Peter Bach, former adviser to the Medicare and Medicaid administrator, wrote a NY Times op-ed arguing that the Medicare system pays doctors for how many tests they run with a given piece of equipment but not for how much time they spend with patients. Readers responded with letters on the subject.
From the op-ed:
Medicare pays doctors for specific services. If a patient has a checkup that includes an X-ray, a urine analysis and a physical, Medicare pays the doctor three separate fees.
Each fee is meant to reimburse the doctor for the time and skill he or she devotes to the patient. But it is also supposed to pay for overhead, and this is where the problem begins. To Medicare, a doctor’s overhead (or “practice expense”) includes such items as rent, staff salaries and the cost of high-tech medical equipment. When the agency pays a fee to a doctor who has performed a CT scan, it is meant to cover some of the cost of buying or leasing the scanner itself. Services using more expensive equipment generate higher fees.
Any first-year business school student can see the profit opportunity here. The cost of a CT scanner is fixed, but a doctor earns fees each time it is used. This means that a scanner becomes highly profitable as soon as it’s paid for.
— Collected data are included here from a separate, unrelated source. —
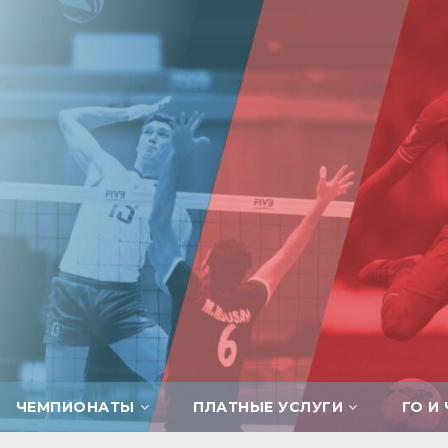
ЧЕМПИОНАТЫ
ПЛАТНЫЕ УСЛУГИ
ГО И 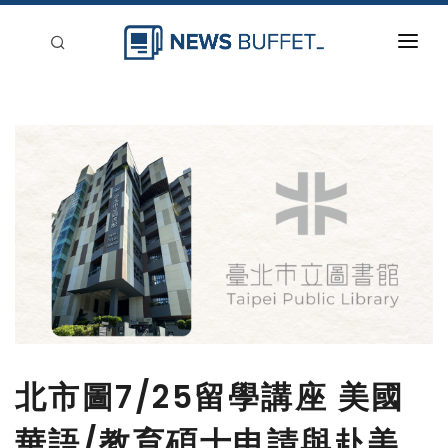
回到首頁
新聞稿分類
登入
刊登
北市圖7/25留學講座 美國
華語/教育碩士申請與赴美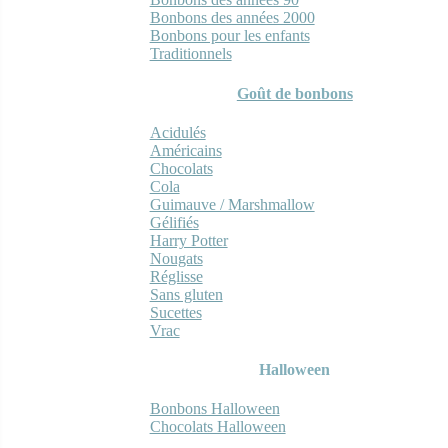
Bonbons des années 2000
Bonbons pour les enfants
Traditionnels
Goût de bonbons
Acidulés
Américains
Chocolats
Cola
Guimauve / Marshmallow
Gélifiés
Harry Potter
Nougats
Réglisse
Sans gluten
Sucettes
Vrac
Halloween
Bonbons Halloween
Chocolats Halloween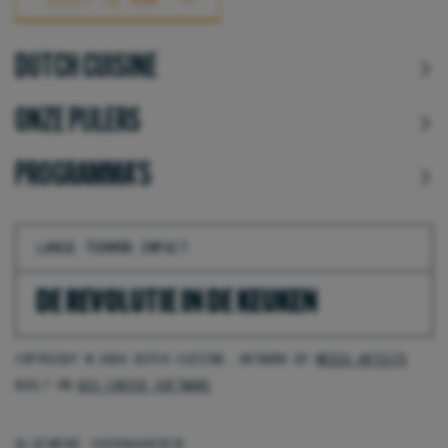
DUTCH CUISINE
ONZE PIJLERS
PROGRAMMA'S
LANGE TERMIJN IMPACT
DE REVOLUTIE IN DE KEUKEN
COPYRIGHT © 2026 DUTCH CUISINE. ARTWORK BY
MEDIA ARTISTS
BUILT ON
BIG CHEESE SOFTWARE
ALGEMENE VOORWAARDEN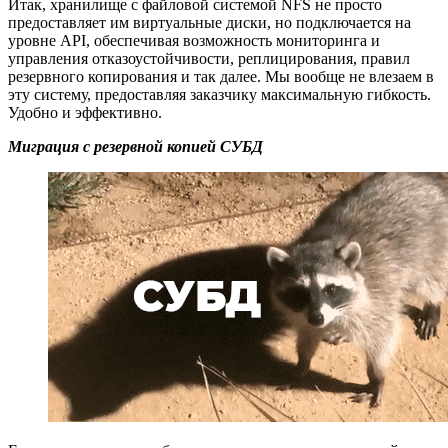
Итак, хранилище с файловой системой NFS не просто
предоставляет им виртуальные диски, но подключается на
уровне API, обеспечивая возможность мониторинга и
управления отказоустойчивости, реплицирования, правил
резервного копирования и так далее. Мы вообще не влезаем в
эту систему, предоставляя заказчику максимальную гибкость.
Удобно и эффективно.
Миграция с резервной копией СУБД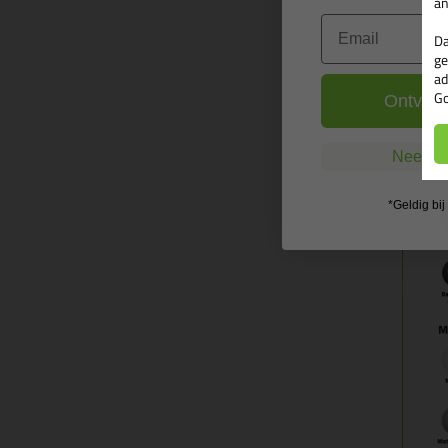
an
Email
Da
ge
ad
Go
Ontvang
Nee, ik
*Geldig bi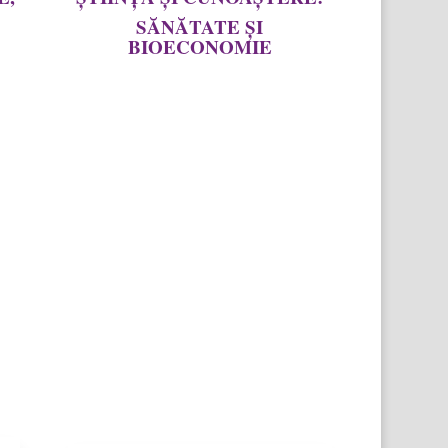
SĂNĂTATE ȘI
BIOECONOMIE
Alături de Cristian Mureșanu și
ria
invitații săi, Mihai Şerban (doctor
nii
în economie) și Adrian Toader-
e,
Williams (manager energie
pre
alternativă și expert în igiena și
 la
siguranța alimentară) am discutat
nă
despre relația noastră cu mediul,
ii,
cum ne îmbunătățim calitatea
sau
vieții, bioeconomie, sistemul
țe,
ecologic, sănătatea publică și cum
pre
ne pregătim să devenim părinți, în
rea
cadrul emisiunii „Știință și
Cunoastere” de pe TVR Cluj.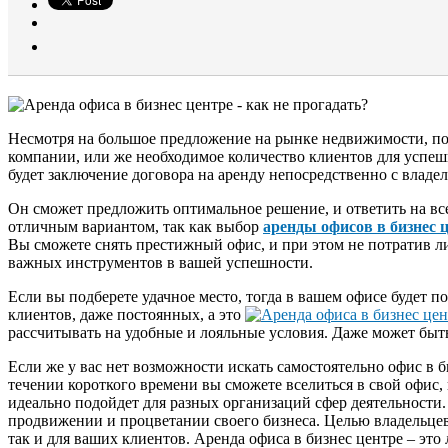
Несмотря на большое предложение на рынке недвижимости, под
компании, или же необходимое количество клиентов для успе
будет заключение договора на аренду непосредственно с владе
Он сможет предложить оптимальное решение, и ответить на все
отличным вариантом, так как выбор
аренды офисов в бизнес 
Вы сможете снять престижный офис, и при этом не потратив ли
важных инструментов в вашей успешности.
Если вы подберете удачное место, тогда в вашем офисе будет по
клиентов, даже постоянных, а это
рассчитывать на удобные и лояльные условия. Даже может быт
Если же у вас нет возможности искать самостоятельно офис в 
течении короткого времени вы сможете вселиться в свой офис,
идеально подойдет для разных организаций сфер деятельности.
продвижении и процветании своего бизнеса. Целью владельцев 
так и для ваших клиентов. Аренда офиса в бизнес центре – это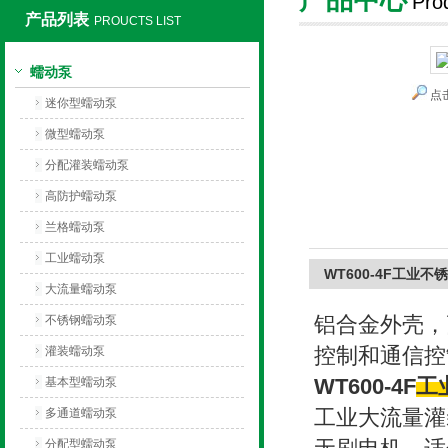
Pro
产品列表
PROUCTS LIST
保定兰格恒流泵有限公司
蠕动泵
点
迷你型蠕动泵
微型蠕动泵
分配灌装蠕动泵
高防护蠕动泵
兰格蠕动泵
工业蠕动泵
WT600-4F工业
大流量蠕动泵
铝合金外壳，
不锈钢蠕动泵
控制和通信控制
灌装蠕动泵
WT600-4F
工
基本型蠕动泵
工业大流量灌
多通道蠕动泵
分配型蠕动泵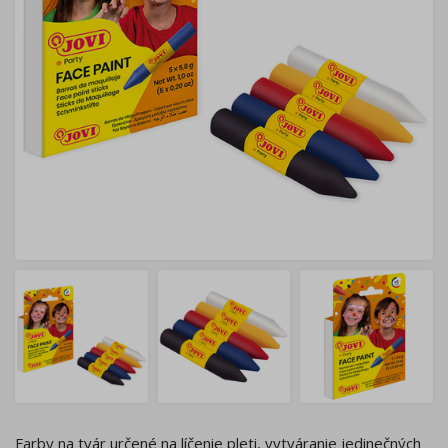
Farby na tvár určené na líčenie pleti, vytváranie jedinečných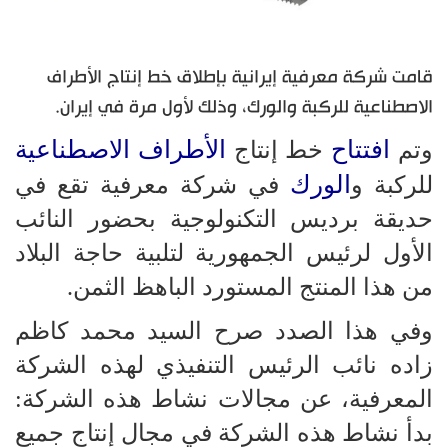
قامت شركة معرفية إيرانية بإطلاق خط إنتاج الأطراف
الاصطناعية للركبة والورك، وذلك لأول مرة في إيران.
افتتاح
الأطراف الاصطناعية
وتم
خط إنتاج
الورك
للركبة و
في شركة معرفية تقع في
حديقة برديس التكنولوجية بحضور النائب
الأول لرئيس الجمهورية لتلبية حاجة البلاد
من هذا المنتج المستورد الباهظ الثمن.
وفي هذا الصدد صرح السيد محمد كاظم
زاده نائب الرئيس التنفيذي لهذه الشركة
المعرفية، عن مجالات نشاط هذه الشركة:
بدأ نشاط هذه الشركة في مجال إنتاج جميع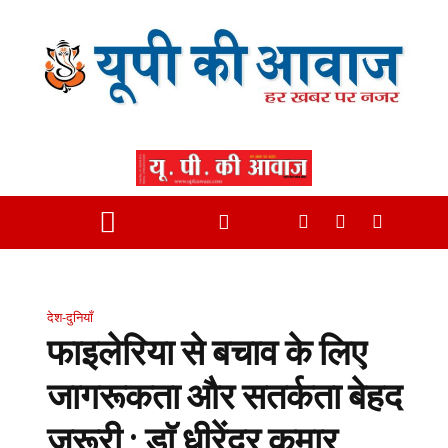
देश-दुनियाँ
फाइलेरिया से बचाव के लिए
जागरूकता और सतर्कता बेहद
जरूरी : डाॅ धीरेंद्र कुमार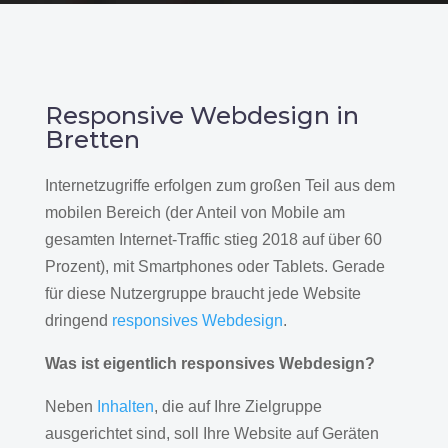
Responsive Webdesign in
Bretten
Internetzugriffe erfolgen zum großen Teil aus dem
mobilen Bereich (der Anteil von Mobile am
gesamten Internet-Traffic stieg 2018 auf über 60
Prozent), mit Smartphones oder Tablets. Gerade
für diese Nutzergruppe braucht jede Website
dringend
responsives Webdesign
.
Was ist eigentlich responsives Webdesign?
Neben
Inhalten
, die auf Ihre Zielgruppe
ausgerichtet sind, soll Ihre Website auf Geräten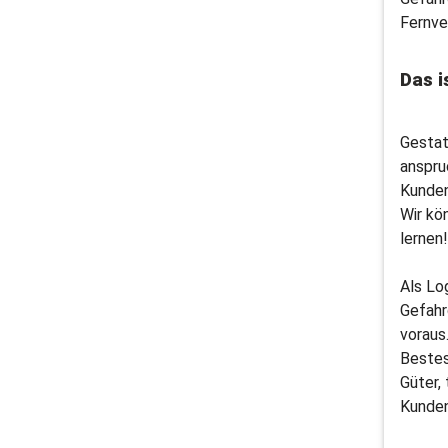
Fernve
Das i
Gestat
anspru
Kunde
Wir kö
lernen!
Als Lo
Gefahr
voraus
Bestes
Güter,
Kunden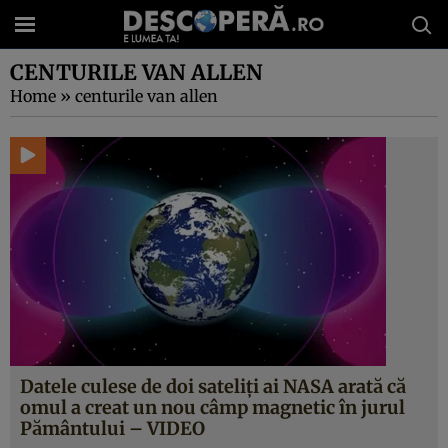
CENTURILE VAN ALLEN
Home
»
centurile van allen
Datele culese de doi sateliţi ai NASA arată că
omul a creat un nou câmp magnetic în jurul
Pământului – VIDEO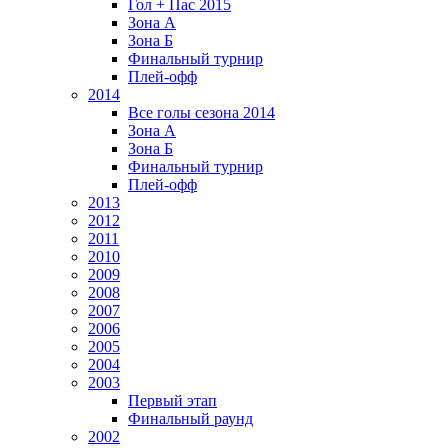
Гол + Пас 2015
Зона А
Зона Б
Финальный турнир
Плей-офф
2014
Все голы сезона 2014
Зона А
Зона Б
Финальный турнир
Плей-офф
2013
2012
2011
2010
2009
2008
2007
2006
2005
2004
2003
Первый этап
Финальный раунд
2002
In contrast, the doctor-patient visit, which involves no expensive equipment, offers no significant profit opportunity. So the best way for a doctor to make money in his practice is not to spend time with patients but to use equipment as much as possible. That means moving the maximum number of patients through the practice, and spending the minimum amount of time with each one.
Bach offers suggestions for how the system should be reformed. He also includes evidence showing the increase of testing.
The informed patient on Medicare should ask questions about exactly what tests are being performed and why, and should not be concerned with taking up too much of the doctor’s time.